Meski ada yang dengan bangganya memamerkan vlog hidup berpesta-pora dan kabur dari tanggung jawabnya untuk berkontribusi pada Indonesia, mereka tidak lantas berhak jadi satu-satunya pihak yang disalahkan. Justru, ini menjadi PR besar bagi panitia LPDP menimbang lebih matang setiap kandidat penerima LPDP.

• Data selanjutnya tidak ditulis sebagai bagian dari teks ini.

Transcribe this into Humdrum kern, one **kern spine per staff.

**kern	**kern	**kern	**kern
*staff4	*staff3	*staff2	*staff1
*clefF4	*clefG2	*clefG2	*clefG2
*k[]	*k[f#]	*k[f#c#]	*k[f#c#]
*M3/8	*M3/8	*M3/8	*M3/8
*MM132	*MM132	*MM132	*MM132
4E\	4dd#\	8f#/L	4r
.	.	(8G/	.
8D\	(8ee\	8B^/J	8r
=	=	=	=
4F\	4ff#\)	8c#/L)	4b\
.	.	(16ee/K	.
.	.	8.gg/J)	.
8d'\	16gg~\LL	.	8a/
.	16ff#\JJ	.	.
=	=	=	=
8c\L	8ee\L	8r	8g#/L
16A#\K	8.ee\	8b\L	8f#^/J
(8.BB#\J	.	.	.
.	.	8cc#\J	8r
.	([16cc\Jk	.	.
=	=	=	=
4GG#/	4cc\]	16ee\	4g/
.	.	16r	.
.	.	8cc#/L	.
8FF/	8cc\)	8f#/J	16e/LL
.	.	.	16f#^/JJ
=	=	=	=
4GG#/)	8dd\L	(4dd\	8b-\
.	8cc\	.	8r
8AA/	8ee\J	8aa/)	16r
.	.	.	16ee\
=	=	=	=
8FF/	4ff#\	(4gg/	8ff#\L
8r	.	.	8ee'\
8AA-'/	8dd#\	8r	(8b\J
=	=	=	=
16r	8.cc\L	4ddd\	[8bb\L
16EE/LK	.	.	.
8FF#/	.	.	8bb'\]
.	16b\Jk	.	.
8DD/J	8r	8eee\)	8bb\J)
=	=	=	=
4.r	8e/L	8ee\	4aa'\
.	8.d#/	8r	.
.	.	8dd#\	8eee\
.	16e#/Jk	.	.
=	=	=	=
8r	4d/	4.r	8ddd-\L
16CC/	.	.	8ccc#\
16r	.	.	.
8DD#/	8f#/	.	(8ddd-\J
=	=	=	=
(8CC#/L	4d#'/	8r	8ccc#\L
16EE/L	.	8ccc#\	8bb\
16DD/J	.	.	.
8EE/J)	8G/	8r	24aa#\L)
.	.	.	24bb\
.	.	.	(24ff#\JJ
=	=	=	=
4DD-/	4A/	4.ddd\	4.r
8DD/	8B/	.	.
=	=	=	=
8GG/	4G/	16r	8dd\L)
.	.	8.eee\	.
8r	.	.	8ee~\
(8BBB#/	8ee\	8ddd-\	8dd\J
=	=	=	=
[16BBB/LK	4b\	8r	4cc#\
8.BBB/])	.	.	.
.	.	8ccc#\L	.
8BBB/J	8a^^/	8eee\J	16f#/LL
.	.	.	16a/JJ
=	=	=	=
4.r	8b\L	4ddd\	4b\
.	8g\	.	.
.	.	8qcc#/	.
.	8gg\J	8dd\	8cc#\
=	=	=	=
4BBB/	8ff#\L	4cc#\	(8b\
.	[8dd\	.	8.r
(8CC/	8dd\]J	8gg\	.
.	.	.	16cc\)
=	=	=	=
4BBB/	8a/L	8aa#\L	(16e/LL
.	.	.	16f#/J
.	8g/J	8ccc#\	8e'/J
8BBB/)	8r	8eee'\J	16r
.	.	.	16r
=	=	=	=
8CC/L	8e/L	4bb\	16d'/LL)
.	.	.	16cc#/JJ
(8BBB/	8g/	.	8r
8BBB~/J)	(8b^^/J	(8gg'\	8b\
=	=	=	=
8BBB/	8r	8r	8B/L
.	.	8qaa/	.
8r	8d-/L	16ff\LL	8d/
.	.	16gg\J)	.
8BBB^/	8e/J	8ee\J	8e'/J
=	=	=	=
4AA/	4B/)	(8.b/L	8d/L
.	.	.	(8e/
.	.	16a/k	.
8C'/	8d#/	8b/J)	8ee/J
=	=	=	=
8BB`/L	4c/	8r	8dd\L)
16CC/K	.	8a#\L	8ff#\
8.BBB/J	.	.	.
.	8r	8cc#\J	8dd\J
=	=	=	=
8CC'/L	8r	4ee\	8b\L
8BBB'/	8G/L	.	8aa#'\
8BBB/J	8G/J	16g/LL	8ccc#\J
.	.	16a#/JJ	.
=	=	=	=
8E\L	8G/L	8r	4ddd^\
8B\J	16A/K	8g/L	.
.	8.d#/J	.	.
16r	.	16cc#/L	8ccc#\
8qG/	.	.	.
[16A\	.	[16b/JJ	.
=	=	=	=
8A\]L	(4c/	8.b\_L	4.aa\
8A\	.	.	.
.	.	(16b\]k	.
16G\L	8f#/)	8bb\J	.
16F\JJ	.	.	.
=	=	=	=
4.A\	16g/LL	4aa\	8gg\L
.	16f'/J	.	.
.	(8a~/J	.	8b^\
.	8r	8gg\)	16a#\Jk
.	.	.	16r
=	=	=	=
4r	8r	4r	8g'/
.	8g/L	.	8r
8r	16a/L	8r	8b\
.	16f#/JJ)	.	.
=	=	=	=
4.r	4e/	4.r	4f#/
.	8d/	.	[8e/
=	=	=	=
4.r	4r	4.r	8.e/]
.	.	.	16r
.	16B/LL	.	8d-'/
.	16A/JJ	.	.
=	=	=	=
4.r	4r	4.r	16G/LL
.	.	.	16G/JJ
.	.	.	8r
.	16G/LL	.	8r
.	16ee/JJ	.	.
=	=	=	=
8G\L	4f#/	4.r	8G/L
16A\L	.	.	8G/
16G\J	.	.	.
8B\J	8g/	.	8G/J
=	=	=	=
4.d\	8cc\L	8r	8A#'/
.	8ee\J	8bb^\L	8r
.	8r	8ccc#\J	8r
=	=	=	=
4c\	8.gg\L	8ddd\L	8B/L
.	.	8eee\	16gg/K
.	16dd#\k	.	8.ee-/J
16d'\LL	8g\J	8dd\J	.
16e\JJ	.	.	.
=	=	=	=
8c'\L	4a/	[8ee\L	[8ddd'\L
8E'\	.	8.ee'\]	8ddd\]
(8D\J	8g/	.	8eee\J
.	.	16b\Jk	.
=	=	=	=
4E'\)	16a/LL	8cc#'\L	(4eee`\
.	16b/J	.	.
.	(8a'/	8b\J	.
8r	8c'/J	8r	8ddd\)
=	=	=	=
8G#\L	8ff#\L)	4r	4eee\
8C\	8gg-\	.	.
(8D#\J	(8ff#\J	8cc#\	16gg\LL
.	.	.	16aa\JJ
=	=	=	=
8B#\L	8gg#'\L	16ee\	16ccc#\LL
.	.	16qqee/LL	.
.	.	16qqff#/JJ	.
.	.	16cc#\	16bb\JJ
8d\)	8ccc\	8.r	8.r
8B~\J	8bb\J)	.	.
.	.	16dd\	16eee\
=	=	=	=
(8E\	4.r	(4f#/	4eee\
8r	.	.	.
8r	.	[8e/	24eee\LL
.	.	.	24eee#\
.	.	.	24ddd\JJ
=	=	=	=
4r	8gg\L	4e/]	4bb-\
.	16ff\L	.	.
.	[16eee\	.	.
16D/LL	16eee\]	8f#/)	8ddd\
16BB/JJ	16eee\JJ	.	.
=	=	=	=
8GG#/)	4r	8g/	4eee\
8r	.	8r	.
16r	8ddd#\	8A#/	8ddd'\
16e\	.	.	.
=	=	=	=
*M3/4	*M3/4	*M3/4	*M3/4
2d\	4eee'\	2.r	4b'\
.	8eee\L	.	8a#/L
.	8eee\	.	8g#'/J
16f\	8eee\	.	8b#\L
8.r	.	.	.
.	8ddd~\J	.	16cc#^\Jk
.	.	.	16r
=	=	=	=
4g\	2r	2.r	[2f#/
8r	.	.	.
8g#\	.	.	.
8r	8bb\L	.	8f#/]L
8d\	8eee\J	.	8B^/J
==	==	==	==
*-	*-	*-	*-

Lagi-lagi, fase kabur dari tanggung jawab ini adalah implementasi dari perwujudan pengibaratan LPDP sebagai pasangan kekasih. Kalau sudah komitmen, kamu jelas akan berusaha keras menikahi si dia. Tapi kalau dasarnya kamu belum siap, keinginan untuk selingkuh dan putus itu lantas mencuri jalannya akal sehatmu. Pun begitu dengan LPDP—yang dibayar dari uang pajak masyarakat Indonesia.

Tapi yaaaaah, emang super kebangetan, sih, kalau ada yang justru kabur dari komitmen setelah kuliah dibayarin sampai ke luar negeri!